Texto ::
┄┄┄┄┄┄

Conforme moradores, Ynara seria sócia de uma empresa imobiliária com o marido. O vice-prefeito do município, Airton Pereira, também supostamente possui vínculos com o setor.

Daniel Pagliuca, advogado ambiental, explica que os municípios podem ter autonomia para gerir suas funções públicas, como estabelece a Lei Complementar Federal 140/2011.

“O grande problema, no entanto, é que muitas dessas entidades acabam não tendo a infraestrutura mínima necessária, seja em termos de recursos humanos ou técnicos, para garantir que os licenciamentos ambientais sejam realizados de forma adequada e que atendam todas as exigências legais”, aponta.

De acordo com o advogado, o impacto da autarquia dependerá de sua gestão. Se for administrada de forma técnica e em conformidade com as normas, poderá contribuir para um desenvolvimento sustentável, equilibrando as dimensões ambiental, social e econômica.

“No entanto, o projeto de lei prevê que todos os servidores serão comissionados, incluindo o presidente da autarquia, que será nomeado diretamente pela prefeita. A escolha não vai ser seletiva, não vai ser por concurso”, comenta.

Com a autarquia em funcionamento, a anuência da Secretaria Estadual do Meio Ambiente (Sema) ainda será necessária, já que o município está inserido em uma Área de Proteção Ambiental (APA). No entanto, a criação do órgão ainda pode facilitar o processo de licenciamento para novas construções.

Monara Uchôa, moradora de Guaramiranga e integrante de um movimento contra a criação da Autarquia, critica a falta de participação popular no processo. Segundo ela, a implementação do órgão ocorreu sem diálogo com a comunidade.

┄┄┄┄┄┄

Linhas armazenadas ::
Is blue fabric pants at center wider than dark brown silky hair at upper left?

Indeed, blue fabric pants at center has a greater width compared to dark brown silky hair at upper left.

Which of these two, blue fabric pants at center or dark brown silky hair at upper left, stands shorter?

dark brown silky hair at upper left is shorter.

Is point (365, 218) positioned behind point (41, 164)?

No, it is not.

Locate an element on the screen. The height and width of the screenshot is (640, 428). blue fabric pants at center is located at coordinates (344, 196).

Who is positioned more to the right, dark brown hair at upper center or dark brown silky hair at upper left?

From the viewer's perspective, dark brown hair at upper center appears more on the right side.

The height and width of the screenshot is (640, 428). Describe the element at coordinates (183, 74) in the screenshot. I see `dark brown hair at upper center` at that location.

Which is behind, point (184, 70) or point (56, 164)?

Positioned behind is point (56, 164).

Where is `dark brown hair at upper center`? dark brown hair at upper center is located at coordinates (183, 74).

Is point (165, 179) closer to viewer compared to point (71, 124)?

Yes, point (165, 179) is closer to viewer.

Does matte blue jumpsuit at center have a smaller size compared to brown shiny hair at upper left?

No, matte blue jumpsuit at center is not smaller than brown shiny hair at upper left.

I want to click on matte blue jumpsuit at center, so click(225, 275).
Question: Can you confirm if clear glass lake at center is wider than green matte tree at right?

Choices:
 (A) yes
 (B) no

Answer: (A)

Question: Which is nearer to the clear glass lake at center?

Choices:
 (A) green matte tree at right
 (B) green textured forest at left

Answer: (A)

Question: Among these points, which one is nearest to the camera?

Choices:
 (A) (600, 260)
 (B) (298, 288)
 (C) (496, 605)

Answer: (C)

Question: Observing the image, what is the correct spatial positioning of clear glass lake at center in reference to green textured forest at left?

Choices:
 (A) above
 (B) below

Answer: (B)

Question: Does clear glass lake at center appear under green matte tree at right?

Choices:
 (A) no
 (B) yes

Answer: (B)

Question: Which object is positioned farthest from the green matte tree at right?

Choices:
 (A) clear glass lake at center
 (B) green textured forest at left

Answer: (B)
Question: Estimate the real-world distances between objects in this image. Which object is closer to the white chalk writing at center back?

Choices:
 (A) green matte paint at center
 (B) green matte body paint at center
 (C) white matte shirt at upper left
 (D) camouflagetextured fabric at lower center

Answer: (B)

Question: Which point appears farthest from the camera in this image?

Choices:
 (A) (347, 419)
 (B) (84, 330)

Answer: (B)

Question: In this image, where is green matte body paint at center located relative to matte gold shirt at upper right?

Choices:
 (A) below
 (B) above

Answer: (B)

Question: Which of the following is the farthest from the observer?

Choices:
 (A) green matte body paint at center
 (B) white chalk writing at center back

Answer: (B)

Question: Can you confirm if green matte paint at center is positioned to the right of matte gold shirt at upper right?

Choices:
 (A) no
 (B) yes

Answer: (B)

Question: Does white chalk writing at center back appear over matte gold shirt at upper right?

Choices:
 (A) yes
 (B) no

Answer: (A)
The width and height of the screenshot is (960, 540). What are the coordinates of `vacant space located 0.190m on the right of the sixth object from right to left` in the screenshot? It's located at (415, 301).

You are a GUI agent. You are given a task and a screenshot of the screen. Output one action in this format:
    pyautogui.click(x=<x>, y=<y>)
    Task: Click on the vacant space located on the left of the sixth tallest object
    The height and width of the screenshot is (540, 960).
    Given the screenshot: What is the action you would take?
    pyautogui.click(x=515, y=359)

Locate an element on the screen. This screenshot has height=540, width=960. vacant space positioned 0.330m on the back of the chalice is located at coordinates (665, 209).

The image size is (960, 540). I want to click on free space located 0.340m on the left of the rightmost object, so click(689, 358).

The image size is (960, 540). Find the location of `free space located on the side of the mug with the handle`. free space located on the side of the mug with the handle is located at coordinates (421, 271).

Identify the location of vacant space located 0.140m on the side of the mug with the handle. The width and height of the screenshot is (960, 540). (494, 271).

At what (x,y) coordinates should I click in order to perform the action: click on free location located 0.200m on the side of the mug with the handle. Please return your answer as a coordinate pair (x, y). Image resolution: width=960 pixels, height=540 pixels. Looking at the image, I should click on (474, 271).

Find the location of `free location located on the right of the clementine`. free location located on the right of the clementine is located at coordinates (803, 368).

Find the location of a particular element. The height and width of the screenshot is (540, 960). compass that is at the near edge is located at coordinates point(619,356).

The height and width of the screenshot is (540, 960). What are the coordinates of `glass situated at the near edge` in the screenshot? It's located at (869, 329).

┄┄┄┄┄┄

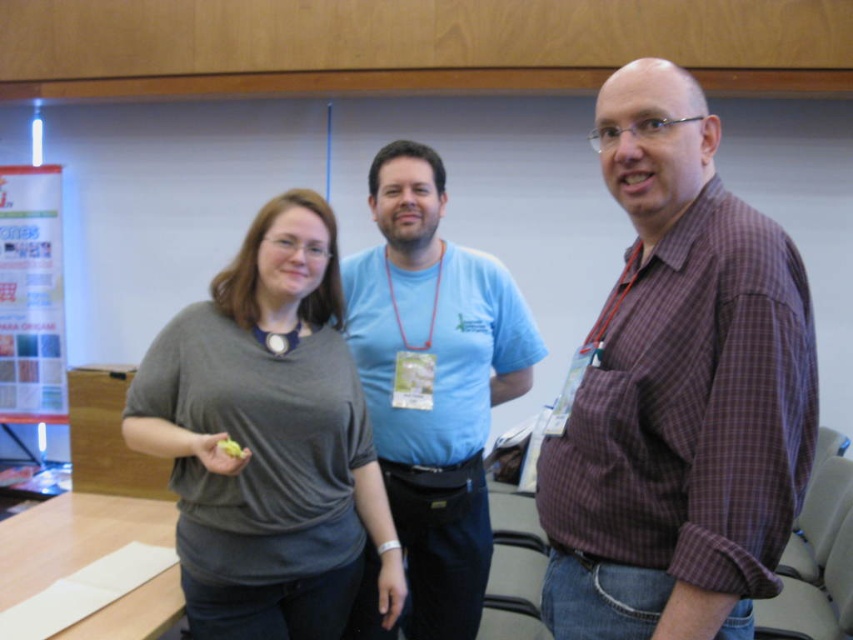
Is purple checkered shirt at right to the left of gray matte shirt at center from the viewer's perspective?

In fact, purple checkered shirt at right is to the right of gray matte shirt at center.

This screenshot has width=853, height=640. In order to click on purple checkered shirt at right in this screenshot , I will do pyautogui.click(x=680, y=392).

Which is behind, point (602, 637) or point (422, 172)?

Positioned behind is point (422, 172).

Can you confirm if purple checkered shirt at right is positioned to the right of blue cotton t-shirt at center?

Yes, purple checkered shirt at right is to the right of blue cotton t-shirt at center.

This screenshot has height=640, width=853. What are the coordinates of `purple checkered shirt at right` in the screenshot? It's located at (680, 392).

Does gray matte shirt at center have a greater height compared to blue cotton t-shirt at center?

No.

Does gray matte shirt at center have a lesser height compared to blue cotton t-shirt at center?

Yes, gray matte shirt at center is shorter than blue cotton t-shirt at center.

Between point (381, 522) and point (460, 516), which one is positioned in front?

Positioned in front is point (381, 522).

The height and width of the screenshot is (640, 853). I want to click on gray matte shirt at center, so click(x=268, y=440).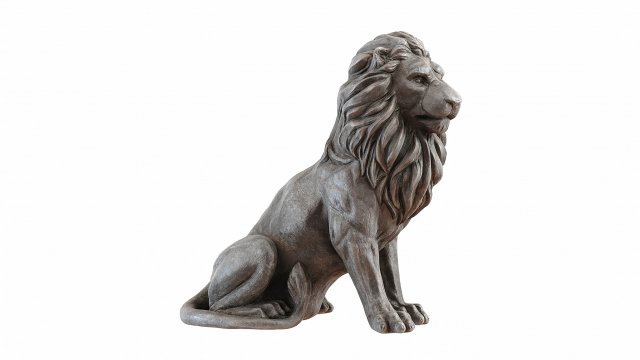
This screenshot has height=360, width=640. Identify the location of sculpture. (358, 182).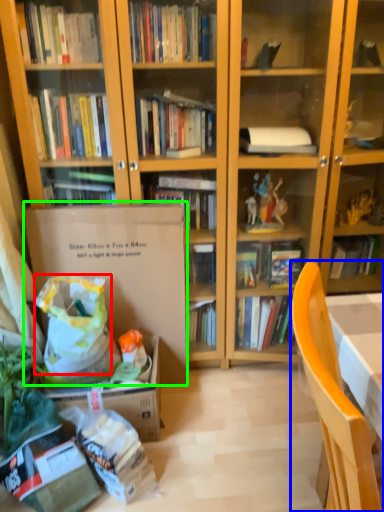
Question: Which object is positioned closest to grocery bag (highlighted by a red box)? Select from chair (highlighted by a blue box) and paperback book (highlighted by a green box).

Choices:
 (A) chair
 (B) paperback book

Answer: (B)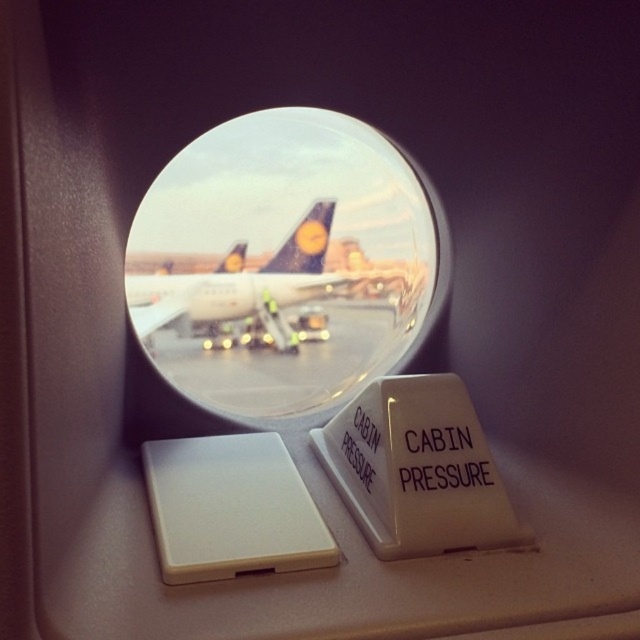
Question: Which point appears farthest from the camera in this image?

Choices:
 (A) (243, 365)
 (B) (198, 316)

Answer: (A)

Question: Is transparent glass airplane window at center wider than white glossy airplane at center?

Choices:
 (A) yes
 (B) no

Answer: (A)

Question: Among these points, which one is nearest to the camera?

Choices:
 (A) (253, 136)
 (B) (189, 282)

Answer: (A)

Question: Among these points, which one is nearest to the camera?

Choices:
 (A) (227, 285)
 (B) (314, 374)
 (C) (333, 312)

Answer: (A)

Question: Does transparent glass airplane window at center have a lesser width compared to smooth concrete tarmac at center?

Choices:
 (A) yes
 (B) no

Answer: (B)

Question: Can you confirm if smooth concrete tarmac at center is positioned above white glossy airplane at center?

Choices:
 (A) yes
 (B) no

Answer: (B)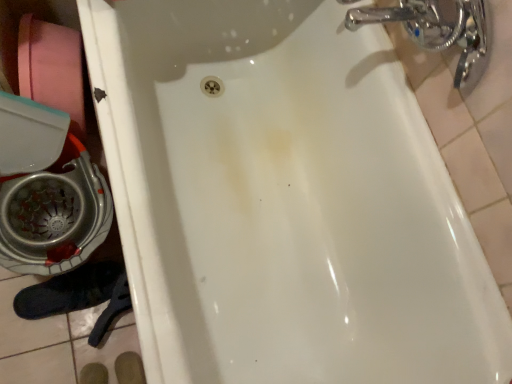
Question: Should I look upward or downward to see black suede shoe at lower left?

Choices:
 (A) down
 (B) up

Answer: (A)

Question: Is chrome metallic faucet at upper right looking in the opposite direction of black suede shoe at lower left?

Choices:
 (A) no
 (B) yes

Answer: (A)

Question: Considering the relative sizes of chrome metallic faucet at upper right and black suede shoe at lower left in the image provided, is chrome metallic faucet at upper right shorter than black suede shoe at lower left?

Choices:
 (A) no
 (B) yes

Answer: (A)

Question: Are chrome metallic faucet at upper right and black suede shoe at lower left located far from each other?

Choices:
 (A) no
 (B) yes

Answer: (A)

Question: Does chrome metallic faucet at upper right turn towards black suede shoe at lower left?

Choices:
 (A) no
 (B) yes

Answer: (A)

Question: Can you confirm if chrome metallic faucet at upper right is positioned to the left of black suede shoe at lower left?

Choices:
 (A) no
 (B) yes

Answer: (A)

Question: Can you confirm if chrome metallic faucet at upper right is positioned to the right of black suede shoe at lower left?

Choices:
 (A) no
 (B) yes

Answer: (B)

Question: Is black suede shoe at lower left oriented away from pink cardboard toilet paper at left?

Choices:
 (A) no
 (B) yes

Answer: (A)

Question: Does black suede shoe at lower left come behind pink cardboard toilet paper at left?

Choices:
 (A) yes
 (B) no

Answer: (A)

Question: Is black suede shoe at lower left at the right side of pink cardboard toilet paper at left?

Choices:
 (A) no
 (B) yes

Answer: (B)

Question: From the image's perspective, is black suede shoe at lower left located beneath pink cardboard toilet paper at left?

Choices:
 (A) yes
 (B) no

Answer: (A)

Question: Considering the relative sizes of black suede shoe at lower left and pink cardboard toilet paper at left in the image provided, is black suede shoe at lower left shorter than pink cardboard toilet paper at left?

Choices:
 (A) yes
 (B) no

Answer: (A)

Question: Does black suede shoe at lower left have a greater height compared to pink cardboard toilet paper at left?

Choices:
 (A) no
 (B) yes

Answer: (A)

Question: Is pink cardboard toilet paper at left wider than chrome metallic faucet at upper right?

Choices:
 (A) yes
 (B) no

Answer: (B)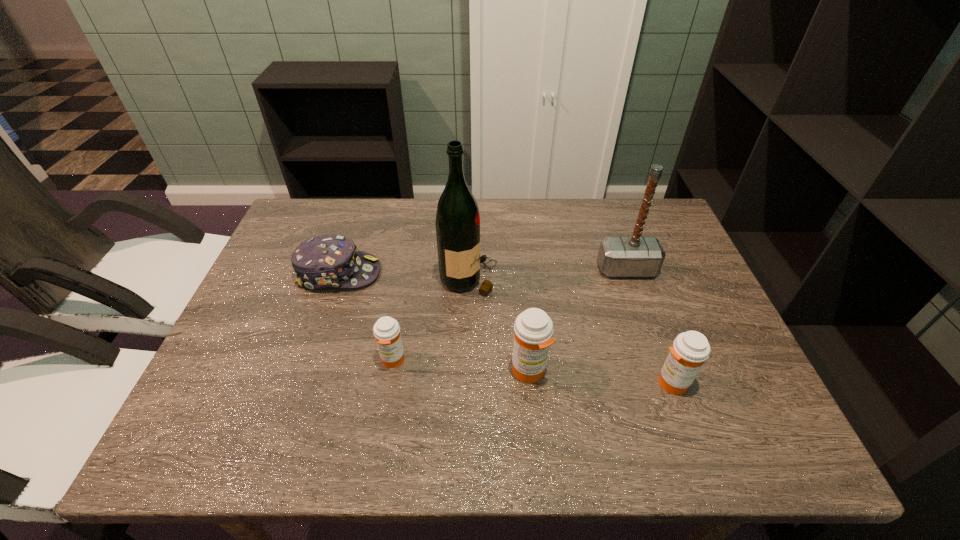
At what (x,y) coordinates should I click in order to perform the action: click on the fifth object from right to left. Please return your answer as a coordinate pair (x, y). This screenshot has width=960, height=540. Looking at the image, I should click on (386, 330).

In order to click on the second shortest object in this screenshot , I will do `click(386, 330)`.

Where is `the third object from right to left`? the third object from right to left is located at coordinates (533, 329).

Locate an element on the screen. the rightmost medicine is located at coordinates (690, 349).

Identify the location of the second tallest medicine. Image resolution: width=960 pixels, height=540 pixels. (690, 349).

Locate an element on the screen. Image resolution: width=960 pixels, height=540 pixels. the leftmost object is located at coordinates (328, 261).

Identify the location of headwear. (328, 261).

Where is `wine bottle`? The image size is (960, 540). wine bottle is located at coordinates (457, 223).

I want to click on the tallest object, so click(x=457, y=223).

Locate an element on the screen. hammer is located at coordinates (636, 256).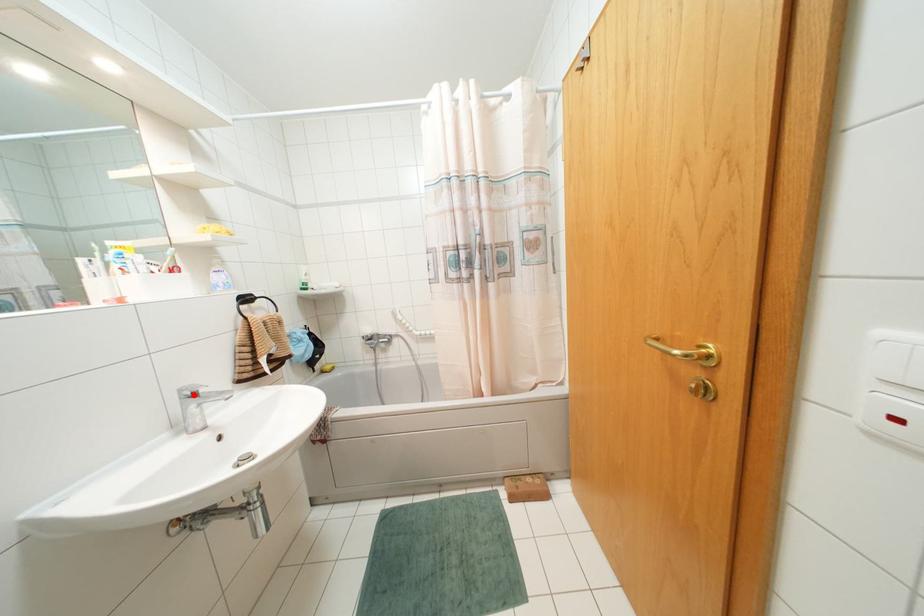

┄┄┄┄┄┄

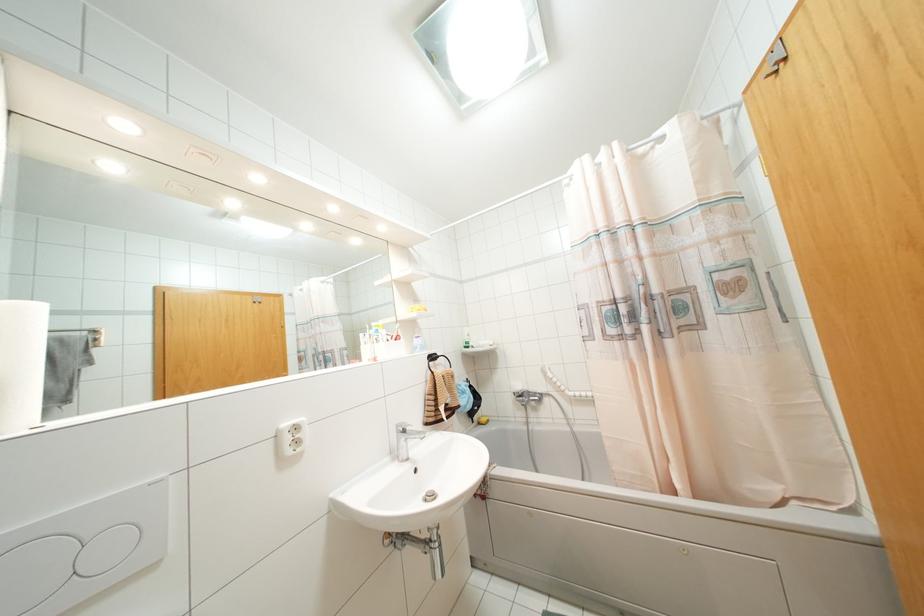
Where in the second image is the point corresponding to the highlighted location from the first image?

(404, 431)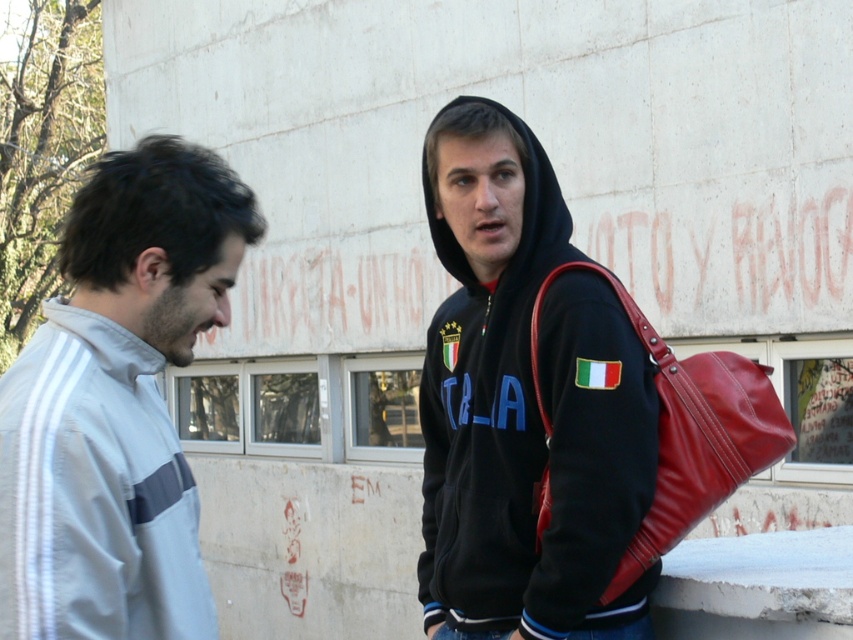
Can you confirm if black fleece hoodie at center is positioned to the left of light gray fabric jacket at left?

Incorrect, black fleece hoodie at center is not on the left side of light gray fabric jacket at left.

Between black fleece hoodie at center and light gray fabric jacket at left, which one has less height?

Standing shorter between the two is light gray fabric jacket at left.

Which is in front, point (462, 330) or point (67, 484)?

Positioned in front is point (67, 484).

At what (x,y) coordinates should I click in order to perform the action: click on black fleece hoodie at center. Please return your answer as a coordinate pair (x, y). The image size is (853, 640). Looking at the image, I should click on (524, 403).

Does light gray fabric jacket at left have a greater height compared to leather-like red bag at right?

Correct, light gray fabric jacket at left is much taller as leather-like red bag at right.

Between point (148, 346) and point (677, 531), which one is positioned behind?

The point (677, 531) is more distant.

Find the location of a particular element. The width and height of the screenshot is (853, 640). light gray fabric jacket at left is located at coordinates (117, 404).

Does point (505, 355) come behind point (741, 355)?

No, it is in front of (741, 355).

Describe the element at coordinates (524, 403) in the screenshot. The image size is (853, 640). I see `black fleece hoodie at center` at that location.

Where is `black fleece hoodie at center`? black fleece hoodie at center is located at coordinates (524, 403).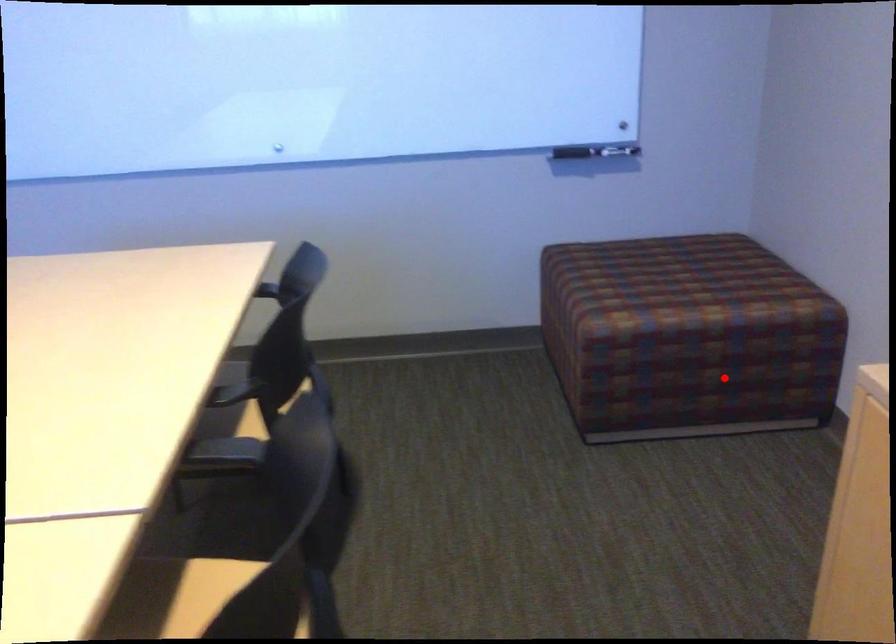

┄┄┄┄┄┄

Tarefa ::
Responda, com base no texto, às seguintes perguntas:
(a) Qual lei, segundo o advogado Daniel Pagliuca, estabelece que os municípios podem ter autonomia para gerir suas funções públicas?
(b) Conforme o projeto de lei, quem nomeará o presidente da autarquia?
(c) Por que a anuência da Secretaria Estadual do Meio Ambiente ainda será necessária com a autarquia em funcionamento?
As linhas não guardam qualquer relação com o texto.

Resposta ::
(a) A Lei Complementar Federal 140/2011.
(b) A prefeita, que o nomeará diretamente.
(c) Porque o município está inserido em uma Área de Proteção Ambiental (APA).